*PASSAGE TO READ*.

=-=-=

For years we've been riveted by his prime time programs: The CSI franchise based in Miami, Las Vegas and New York, Cold Case, Without a Trace and others. I am one of Bruckheimer's biggest fans.

But on a recent episode of CSI Miami, Bruckheimer's quality control broke down. He allowed his writers to get away with poetic license that could seriously damage law enforcement efforts.

In an episode called "The Tipping Point" a thug declares of his 'hood, "God gave up on this neighborhood a long time ago." And, indeed, we learn the population has been scared into silence by the violent actions of the local gang. But then a do-gooder named Reverend Mike is murdered. Investigators are stymied until one brave young person calls Crime Stoppers with vital information.

This is a wonderful message for those urban numbskulls who still think cooperating with police is "snitching."

But what do Bruckheimer's writers have the authorities say when they learn there is a Crime Stoppers tip? Are they thankful? No.

"Those people are just trying to make a buck off the county. Can we trust them?" one ignorant character asks another.

Within minutes we see the tipster, a worried young woman named Yolanda, exiting an elevator at police headquarters asking, "So, you can guarantee no one will know I'm the one who called?" And she is reassured by the lead detective that all tips are confidential. Later, as the officer scrolls through a computer list of other Crime Stopper calls (and we clearly see a roster of names and address) another CSI dumbbell dismissively questions the detective's action saying, "The tip line? I thought it was mostly crackpots!"

=-=-=

*AIM*. Could you continue the piece above about the CSI Miami episode's portrayal of Crime Stoppers, picking up after its last sentence?

=-=-=

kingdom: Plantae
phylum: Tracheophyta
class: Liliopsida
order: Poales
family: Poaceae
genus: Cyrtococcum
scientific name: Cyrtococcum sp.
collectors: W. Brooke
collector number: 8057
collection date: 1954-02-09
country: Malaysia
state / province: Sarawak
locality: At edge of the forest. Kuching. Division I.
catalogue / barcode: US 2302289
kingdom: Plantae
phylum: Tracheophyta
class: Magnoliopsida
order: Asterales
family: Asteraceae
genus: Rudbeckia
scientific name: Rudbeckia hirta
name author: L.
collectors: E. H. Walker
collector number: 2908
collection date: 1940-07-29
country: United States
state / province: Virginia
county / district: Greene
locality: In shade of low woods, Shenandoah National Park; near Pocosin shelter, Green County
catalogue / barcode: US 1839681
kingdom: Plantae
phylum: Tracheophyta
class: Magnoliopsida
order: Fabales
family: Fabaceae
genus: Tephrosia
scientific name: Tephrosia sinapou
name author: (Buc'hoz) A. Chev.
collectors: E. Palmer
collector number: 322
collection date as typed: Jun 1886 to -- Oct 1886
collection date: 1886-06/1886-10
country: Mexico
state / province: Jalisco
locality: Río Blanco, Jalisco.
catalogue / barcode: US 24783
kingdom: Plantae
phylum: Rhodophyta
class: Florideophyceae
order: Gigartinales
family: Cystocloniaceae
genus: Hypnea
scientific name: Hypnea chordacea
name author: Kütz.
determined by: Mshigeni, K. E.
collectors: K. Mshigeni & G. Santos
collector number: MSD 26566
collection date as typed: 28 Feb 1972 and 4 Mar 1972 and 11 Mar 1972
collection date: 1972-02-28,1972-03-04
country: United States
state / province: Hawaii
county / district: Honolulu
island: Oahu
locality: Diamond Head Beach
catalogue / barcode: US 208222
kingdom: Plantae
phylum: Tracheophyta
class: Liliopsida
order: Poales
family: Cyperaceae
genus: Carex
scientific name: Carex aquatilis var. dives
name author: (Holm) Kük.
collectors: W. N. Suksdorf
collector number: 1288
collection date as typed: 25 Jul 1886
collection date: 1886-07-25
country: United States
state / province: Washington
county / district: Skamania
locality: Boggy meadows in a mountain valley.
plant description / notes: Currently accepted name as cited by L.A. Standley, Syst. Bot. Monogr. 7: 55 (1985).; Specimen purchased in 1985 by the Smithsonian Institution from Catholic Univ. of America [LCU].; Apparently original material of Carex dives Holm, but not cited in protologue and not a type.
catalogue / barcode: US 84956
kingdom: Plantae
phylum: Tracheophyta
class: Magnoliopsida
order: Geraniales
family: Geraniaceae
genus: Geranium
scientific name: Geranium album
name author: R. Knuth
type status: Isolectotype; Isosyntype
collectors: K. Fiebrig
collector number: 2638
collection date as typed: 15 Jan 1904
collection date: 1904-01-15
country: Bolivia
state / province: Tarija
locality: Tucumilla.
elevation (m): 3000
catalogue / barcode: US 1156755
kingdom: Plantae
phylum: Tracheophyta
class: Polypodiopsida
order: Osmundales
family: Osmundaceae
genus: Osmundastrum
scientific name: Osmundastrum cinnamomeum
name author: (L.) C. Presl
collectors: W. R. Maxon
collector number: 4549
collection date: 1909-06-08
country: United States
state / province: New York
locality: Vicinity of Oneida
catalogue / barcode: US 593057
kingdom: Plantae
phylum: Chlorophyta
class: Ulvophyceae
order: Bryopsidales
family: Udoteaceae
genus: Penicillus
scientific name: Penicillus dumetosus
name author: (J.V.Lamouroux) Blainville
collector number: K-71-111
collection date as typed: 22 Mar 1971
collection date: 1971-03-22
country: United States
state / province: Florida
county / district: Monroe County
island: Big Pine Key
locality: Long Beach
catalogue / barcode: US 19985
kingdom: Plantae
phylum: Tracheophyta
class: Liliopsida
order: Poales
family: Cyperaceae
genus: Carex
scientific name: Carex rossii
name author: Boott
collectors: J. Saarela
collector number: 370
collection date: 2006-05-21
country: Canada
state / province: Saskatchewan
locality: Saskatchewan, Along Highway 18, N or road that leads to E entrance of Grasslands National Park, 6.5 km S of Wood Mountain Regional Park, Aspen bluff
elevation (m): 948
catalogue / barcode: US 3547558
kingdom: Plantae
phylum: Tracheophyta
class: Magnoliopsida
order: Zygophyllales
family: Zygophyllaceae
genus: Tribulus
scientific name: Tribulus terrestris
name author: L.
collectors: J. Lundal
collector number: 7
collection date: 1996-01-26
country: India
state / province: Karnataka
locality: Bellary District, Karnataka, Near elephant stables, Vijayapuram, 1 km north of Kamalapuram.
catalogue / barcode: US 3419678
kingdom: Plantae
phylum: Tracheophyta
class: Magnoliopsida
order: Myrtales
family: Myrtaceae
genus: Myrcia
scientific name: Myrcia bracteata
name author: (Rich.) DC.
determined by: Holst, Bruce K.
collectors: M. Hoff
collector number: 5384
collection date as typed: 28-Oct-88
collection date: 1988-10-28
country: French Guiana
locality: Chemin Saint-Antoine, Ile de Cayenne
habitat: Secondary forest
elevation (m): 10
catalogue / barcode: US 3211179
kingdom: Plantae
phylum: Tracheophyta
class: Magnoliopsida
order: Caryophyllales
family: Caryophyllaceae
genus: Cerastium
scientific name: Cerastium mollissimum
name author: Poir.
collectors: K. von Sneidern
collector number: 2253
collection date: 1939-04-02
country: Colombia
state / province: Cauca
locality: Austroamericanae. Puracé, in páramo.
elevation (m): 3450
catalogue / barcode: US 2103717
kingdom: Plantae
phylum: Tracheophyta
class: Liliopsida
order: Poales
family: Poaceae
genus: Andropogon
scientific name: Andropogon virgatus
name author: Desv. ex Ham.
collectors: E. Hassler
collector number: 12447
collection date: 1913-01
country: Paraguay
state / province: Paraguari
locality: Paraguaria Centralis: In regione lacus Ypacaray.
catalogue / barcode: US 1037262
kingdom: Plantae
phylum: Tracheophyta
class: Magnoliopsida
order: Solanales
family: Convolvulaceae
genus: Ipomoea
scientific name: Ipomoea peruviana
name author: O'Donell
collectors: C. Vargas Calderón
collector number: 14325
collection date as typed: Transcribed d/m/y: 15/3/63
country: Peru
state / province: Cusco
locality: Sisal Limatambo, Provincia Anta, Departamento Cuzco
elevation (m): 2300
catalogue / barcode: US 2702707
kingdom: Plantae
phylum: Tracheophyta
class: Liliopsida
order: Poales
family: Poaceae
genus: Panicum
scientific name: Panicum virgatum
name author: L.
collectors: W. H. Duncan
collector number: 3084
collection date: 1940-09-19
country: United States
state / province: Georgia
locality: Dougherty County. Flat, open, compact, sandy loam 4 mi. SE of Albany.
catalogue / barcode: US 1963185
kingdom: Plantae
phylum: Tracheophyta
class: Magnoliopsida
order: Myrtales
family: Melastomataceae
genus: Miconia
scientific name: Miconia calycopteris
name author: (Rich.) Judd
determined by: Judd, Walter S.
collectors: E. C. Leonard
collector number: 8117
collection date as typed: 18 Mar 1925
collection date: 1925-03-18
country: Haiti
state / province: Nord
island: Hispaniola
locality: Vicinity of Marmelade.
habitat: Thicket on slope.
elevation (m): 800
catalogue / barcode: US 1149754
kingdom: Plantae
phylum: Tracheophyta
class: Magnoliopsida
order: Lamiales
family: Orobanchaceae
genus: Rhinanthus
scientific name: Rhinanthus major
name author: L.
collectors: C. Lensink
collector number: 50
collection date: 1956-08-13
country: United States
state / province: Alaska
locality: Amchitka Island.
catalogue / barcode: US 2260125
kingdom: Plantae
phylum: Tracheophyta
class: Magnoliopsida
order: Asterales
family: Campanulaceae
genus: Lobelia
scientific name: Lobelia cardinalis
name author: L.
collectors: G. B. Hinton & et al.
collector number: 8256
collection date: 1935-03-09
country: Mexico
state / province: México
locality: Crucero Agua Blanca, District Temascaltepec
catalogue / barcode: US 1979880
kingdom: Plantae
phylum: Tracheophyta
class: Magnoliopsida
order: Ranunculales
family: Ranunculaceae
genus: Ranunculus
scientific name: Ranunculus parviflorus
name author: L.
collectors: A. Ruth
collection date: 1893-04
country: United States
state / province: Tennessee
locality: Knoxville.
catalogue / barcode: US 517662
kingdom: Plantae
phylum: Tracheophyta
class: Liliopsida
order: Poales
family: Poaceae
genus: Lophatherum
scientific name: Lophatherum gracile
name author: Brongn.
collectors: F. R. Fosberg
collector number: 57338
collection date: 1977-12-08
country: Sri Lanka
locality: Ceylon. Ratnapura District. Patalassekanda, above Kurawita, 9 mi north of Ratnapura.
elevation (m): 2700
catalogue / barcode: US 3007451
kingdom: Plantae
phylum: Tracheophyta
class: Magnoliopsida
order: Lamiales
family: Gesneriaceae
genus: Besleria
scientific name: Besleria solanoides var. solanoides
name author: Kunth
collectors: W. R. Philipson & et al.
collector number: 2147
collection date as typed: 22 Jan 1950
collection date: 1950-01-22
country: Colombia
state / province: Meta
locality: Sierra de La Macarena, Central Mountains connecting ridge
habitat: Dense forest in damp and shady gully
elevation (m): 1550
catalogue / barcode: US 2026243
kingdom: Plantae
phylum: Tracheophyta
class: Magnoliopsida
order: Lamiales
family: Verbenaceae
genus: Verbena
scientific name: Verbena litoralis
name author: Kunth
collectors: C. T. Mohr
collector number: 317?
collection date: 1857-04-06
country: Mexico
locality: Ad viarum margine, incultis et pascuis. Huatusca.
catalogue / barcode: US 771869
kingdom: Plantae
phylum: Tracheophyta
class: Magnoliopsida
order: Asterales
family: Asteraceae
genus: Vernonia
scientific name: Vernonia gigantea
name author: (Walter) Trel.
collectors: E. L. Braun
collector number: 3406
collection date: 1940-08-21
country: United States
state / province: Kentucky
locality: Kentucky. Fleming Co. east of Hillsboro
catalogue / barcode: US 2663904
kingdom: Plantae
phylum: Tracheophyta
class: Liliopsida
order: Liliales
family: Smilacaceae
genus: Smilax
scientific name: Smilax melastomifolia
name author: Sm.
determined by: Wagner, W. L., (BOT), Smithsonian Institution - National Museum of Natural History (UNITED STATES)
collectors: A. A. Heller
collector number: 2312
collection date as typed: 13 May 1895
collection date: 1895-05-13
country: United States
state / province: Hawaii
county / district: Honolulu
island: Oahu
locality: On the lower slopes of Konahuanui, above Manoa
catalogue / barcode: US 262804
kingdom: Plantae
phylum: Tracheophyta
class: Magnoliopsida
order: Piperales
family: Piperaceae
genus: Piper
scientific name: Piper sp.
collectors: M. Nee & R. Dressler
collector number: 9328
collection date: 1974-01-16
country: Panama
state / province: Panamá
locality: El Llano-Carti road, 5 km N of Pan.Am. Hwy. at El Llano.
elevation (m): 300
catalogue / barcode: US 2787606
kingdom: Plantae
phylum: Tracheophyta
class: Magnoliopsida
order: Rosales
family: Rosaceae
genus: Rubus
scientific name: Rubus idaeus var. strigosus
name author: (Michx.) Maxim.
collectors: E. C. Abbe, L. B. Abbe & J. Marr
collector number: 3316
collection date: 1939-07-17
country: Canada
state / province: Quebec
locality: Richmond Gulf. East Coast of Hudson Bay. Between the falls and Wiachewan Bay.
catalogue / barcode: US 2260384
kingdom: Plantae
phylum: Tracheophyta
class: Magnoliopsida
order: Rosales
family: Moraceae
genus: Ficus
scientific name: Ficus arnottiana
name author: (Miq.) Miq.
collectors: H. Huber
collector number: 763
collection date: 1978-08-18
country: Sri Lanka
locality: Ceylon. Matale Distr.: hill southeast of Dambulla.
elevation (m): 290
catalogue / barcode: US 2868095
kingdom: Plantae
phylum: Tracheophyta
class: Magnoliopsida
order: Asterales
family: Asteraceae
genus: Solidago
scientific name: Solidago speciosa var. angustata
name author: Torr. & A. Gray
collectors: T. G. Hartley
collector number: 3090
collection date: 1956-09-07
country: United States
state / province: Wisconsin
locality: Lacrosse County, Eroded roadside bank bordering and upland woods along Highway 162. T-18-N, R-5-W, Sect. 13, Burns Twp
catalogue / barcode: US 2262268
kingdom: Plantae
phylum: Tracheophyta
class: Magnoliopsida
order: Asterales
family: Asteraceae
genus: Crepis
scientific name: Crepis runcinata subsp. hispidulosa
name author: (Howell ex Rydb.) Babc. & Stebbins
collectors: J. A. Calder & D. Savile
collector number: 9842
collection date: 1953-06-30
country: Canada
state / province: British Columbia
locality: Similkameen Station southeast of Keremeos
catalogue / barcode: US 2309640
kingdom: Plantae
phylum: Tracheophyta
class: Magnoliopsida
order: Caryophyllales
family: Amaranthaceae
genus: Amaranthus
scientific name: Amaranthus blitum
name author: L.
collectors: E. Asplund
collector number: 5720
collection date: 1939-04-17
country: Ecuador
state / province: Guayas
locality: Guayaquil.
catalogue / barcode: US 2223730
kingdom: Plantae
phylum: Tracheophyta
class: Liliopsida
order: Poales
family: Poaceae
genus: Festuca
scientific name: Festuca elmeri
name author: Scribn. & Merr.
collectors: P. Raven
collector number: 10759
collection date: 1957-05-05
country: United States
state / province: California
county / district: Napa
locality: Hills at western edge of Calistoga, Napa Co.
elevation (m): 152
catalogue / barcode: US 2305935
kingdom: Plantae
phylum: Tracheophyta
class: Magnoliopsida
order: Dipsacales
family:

=-=-=

*OUTPUT OF THE TASK*.
Now, if any of the program's writers bothered to check facts, they would have found that Crime Stoppers is nothing like they described. First, the reward fund is 100% donated from civilian sources and takes no county, state or federal money. Doing so would require a paper trail no one wants. Why? Because all tips are strictly confidential! No one would ever ask for a caller's name or address and that information is never stored on some computerized master list. When someone with a tip phones Crime Stoppers they are given a unique tipster ID number and told to keep calling back to see if they are due a reward check.

For CSI Miami to show tipster Yolanda being outed and brought into a public cop shop is impossible. It would never happen.

And, so what occurs next in the episode is completely inconceivable. Somehow the street gang finds out Yolanda has been talking to police. She's hog-tied and left inside a building that's about to be obliterated by a massive bomb. She's saved at the last minute because the lead character, Horatio Caine, pulls a Dudley Do Right.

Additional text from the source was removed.